Надо сказать, что закрытые двери аудиторий всегда выглядят вызывающе и порождают самые неприятные чувства у тех, кто должен в них войти.

Душевного позыва к проникновению внутрь у ожидающих своего часа студентов, как правило, не наблюдается. А вот чувство долга, который надо немедленно выполнить, так и толкает к тому, чтобы войти. Ан нет! Двери закрыты, и неминуемый решительный шаг откладывается на неопределённое время, что вызывает нервотрёпку и ощущения беспомощности и покорности своенравной фортуне. А ожидание консервируется и тяготит.

— Десять минут, — в очередной раз взглянув на часы на руке, говорит долговязый староста.

Впрочем, все мученики учёбы отличаются высоким ростом.

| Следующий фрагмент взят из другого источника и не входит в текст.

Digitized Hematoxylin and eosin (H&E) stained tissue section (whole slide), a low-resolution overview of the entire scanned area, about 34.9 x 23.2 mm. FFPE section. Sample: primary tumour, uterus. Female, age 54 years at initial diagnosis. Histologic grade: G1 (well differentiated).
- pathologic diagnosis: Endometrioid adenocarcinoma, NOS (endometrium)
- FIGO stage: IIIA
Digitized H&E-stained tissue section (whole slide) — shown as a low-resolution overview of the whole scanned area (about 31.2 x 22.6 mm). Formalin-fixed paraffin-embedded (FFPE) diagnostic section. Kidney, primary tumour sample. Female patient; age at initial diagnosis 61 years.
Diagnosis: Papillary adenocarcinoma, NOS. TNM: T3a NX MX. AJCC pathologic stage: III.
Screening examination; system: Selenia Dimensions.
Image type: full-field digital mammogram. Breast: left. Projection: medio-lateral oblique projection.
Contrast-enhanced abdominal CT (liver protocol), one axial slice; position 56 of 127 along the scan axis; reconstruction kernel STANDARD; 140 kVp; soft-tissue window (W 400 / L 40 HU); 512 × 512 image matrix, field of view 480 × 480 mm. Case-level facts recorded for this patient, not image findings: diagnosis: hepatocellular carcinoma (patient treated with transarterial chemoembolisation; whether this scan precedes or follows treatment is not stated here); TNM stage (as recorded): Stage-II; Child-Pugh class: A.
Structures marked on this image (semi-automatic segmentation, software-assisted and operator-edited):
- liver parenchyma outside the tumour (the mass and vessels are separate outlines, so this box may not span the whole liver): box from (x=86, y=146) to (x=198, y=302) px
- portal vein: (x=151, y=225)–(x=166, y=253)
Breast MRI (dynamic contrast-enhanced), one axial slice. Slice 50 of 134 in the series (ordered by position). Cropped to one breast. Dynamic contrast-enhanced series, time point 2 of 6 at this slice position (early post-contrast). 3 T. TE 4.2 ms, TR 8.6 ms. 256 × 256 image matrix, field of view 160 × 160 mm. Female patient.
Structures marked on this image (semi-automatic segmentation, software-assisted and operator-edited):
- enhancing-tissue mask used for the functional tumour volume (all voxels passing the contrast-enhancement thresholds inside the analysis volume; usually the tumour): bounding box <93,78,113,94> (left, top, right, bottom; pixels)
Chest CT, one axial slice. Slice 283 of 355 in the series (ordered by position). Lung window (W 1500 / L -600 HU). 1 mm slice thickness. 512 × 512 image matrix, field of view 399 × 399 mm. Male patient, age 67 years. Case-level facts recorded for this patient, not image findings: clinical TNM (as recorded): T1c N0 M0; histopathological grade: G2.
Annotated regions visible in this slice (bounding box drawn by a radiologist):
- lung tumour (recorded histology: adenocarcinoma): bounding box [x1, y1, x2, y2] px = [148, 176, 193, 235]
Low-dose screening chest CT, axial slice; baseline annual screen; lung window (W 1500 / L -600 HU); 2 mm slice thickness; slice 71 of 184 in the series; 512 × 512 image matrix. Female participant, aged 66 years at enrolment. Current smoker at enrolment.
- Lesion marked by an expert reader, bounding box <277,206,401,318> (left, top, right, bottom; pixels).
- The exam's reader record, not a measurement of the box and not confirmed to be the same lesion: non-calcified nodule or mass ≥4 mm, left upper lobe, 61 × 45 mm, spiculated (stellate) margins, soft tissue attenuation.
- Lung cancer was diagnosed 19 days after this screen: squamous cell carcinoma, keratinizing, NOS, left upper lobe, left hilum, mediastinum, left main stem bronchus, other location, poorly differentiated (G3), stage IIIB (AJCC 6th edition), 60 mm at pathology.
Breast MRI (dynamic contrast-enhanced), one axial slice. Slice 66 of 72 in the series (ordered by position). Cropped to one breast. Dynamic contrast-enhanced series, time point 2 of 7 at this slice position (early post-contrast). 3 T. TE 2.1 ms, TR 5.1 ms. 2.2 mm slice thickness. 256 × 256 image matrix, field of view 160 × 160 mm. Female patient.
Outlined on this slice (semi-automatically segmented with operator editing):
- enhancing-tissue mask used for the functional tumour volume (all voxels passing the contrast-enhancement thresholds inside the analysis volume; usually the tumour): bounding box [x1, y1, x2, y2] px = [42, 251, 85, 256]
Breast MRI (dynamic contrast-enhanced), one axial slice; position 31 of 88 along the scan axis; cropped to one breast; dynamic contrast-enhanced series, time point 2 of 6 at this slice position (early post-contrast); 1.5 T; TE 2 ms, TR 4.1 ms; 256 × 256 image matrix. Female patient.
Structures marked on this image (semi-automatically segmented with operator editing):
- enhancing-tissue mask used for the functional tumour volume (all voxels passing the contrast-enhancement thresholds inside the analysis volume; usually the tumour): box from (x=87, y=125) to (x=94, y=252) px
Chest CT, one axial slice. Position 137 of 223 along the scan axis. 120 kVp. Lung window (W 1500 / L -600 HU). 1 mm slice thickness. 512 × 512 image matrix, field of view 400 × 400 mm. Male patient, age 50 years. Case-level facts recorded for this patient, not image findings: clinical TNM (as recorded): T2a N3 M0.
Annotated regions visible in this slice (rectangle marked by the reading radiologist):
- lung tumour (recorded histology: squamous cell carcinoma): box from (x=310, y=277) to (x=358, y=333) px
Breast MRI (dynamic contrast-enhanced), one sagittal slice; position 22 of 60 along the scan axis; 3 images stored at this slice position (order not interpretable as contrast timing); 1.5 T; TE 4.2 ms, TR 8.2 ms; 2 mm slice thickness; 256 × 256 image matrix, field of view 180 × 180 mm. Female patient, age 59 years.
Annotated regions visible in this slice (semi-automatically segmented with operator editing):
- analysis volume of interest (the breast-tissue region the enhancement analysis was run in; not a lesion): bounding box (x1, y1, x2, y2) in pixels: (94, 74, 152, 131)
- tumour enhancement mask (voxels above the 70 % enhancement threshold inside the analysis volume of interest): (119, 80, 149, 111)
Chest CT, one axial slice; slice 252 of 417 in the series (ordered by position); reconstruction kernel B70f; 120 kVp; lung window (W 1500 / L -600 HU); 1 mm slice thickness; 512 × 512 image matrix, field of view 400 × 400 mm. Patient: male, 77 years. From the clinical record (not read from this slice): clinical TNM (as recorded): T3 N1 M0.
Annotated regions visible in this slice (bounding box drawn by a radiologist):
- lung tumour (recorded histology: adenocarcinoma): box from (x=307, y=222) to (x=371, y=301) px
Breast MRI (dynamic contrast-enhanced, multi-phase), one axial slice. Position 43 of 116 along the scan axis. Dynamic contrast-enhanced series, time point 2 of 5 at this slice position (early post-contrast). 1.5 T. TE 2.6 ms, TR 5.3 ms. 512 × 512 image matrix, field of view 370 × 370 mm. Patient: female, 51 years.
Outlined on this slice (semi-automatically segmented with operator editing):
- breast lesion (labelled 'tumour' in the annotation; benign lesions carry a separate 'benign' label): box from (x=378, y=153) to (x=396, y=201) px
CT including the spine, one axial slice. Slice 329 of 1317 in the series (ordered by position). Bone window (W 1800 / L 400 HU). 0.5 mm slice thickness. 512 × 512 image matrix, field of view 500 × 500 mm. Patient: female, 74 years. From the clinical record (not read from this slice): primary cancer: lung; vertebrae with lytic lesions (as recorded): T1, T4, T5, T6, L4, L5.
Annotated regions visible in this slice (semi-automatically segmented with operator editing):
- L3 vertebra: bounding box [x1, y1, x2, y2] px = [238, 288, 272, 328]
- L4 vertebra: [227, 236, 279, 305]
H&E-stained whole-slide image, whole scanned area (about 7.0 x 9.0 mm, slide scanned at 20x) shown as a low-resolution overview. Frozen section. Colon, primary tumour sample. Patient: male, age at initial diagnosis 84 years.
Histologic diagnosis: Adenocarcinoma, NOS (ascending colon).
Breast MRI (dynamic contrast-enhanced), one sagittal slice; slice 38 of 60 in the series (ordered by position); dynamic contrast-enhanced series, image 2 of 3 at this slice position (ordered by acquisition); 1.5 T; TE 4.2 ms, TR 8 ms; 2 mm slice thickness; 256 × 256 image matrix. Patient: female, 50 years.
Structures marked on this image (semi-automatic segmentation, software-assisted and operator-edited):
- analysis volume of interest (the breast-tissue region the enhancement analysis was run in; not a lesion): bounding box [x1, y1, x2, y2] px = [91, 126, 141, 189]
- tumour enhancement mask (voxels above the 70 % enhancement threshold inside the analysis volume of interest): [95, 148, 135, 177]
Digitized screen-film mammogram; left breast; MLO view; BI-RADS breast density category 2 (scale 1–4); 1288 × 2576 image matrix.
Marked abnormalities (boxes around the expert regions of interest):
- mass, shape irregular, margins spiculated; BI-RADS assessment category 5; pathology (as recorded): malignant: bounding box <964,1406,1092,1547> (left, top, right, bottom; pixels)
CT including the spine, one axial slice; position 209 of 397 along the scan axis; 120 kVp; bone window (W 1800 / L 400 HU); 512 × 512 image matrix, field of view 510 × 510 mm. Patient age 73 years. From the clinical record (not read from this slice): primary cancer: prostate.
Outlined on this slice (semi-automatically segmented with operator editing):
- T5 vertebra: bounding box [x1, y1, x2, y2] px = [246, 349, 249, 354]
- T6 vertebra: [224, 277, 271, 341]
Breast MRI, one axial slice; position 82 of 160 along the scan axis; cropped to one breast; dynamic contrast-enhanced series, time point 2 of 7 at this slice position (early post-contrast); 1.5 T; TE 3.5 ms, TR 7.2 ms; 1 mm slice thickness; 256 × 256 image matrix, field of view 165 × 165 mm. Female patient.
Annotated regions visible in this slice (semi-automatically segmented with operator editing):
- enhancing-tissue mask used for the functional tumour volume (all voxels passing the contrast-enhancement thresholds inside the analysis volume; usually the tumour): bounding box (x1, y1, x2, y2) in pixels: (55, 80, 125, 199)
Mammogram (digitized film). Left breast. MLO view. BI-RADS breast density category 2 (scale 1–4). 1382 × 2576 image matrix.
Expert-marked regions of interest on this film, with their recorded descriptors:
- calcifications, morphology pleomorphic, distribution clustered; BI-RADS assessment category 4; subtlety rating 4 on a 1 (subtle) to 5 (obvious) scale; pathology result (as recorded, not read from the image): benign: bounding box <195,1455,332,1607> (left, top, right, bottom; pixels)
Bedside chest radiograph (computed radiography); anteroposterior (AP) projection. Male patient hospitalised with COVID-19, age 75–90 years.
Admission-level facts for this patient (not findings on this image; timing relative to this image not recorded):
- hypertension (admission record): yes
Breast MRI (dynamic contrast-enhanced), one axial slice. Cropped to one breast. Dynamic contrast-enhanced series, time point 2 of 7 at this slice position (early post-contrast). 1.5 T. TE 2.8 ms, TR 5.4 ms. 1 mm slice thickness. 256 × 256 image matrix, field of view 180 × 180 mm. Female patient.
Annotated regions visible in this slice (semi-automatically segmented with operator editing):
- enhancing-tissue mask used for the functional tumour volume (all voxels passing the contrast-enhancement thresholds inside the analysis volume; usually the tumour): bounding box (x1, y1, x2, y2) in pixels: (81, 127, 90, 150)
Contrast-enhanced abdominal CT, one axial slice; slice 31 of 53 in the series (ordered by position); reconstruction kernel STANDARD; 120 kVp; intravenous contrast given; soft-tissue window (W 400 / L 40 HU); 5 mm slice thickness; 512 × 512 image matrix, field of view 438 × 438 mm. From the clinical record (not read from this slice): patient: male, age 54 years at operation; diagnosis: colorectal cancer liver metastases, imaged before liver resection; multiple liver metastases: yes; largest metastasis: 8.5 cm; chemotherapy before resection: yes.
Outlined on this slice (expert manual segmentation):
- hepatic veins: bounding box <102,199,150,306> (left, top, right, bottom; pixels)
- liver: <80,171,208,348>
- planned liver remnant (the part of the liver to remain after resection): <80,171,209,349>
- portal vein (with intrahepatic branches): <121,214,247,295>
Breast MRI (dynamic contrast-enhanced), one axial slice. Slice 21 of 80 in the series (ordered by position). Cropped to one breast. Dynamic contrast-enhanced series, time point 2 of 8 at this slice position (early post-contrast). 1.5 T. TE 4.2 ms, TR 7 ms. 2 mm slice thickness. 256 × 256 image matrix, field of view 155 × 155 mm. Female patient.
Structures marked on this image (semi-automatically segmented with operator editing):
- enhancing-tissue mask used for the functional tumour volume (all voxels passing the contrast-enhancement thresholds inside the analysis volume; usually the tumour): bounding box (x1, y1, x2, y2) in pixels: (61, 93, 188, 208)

— Что, не пришёл ещё? — подбегает к группке страждущих запоздавшая девушка Оля со спортивной сумкой на плече.

— Задерживаются! — поясняюще и уважительно выдыхает староста.

— А я вчера в общежитии спросила, как он, — делится с присутствующими Оля.

— Ну, и как? — сразу трое несчастных в унисон повторяют за ней страшное слово.

— Да по-всякому, — отвечает она.

— То есть? — с опаской конкретизирует староста.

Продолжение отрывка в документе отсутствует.